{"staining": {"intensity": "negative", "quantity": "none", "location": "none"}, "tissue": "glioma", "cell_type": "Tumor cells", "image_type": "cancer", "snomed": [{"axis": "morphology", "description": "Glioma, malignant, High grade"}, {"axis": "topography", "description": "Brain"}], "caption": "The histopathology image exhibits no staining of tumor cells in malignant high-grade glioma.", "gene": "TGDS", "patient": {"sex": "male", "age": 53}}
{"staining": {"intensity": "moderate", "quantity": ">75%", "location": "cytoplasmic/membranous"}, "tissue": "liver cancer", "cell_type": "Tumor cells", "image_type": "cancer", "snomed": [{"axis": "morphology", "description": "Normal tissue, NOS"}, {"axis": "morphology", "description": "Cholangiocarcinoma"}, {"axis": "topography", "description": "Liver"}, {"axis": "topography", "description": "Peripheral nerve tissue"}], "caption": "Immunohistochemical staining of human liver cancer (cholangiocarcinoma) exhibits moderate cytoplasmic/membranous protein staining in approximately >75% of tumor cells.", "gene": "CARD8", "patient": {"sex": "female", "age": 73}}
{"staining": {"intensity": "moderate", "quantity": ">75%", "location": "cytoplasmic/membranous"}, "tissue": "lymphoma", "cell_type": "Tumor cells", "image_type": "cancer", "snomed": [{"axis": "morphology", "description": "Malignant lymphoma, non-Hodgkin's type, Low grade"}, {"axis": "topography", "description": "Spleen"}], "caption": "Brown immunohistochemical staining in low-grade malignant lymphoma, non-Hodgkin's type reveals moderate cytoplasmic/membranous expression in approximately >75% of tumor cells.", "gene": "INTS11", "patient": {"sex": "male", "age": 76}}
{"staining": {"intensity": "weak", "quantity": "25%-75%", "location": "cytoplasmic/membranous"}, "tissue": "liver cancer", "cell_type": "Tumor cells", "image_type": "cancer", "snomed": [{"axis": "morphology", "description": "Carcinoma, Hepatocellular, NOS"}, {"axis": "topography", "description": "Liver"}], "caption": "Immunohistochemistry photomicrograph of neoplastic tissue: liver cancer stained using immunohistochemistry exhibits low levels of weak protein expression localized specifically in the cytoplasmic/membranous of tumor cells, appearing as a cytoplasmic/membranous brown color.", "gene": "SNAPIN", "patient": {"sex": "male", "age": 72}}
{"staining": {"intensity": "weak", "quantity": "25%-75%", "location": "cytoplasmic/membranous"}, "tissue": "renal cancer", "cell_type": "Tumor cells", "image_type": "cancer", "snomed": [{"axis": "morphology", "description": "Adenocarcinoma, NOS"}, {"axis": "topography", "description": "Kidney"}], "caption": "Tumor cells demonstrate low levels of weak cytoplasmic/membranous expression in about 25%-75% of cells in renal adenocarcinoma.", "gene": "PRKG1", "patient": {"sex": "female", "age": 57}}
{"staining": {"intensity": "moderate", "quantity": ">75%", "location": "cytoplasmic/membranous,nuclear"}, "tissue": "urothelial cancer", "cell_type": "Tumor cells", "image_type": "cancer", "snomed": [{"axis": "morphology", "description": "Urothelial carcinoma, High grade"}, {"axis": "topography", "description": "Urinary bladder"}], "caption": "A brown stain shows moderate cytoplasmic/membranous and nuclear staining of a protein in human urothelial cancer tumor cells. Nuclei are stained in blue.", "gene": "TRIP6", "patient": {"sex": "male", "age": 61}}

◆ **WHAT YOU NEED TO DO**:
Copy out every line of the data where the word "female" occurs.

◆ **YOUR SOLUTION**:
{"staining": {"intensity": "moderate", "quantity": ">75%", "location": "cytoplasmic/membranous"}, "tissue": "liver cancer", "cell_type": "Tumor cells", "image_type": "cancer", "snomed": [{"axis": "morphology", "description": "Normal tissue, NOS"}, {"axis": "morphology", "description": "Cholangiocarcinoma"}, {"axis": "topography", "description": "Liver"}, {"axis": "topography", "description": "Peripheral nerve tissue"}], "caption": "Immunohistochemical staining of human liver cancer (cholangiocarcinoma) exhibits moderate cytoplasmic/membranous protein staining in approximately >75% of tumor cells.", "gene": "CARD8", "patient": {"sex": "female", "age": 73}}
{"staining": {"intensity": "weak", "quantity": "25%-75%", "location": "cytoplasmic/membranous"}, "tissue": "renal cancer", "cell_type": "Tumor cells", "image_type": "cancer", "snomed": [{"axis": "morphology", "description": "Adenocarcinoma, NOS"}, {"axis": "topography", "description": "Kidney"}], "caption": "Tumor cells demonstrate low levels of weak cytoplasmic/membranous expression in about 25%-75% of cells in renal adenocarcinoma.", "gene": "PRKG1", "patient": {"sex": "female", "age": 57}}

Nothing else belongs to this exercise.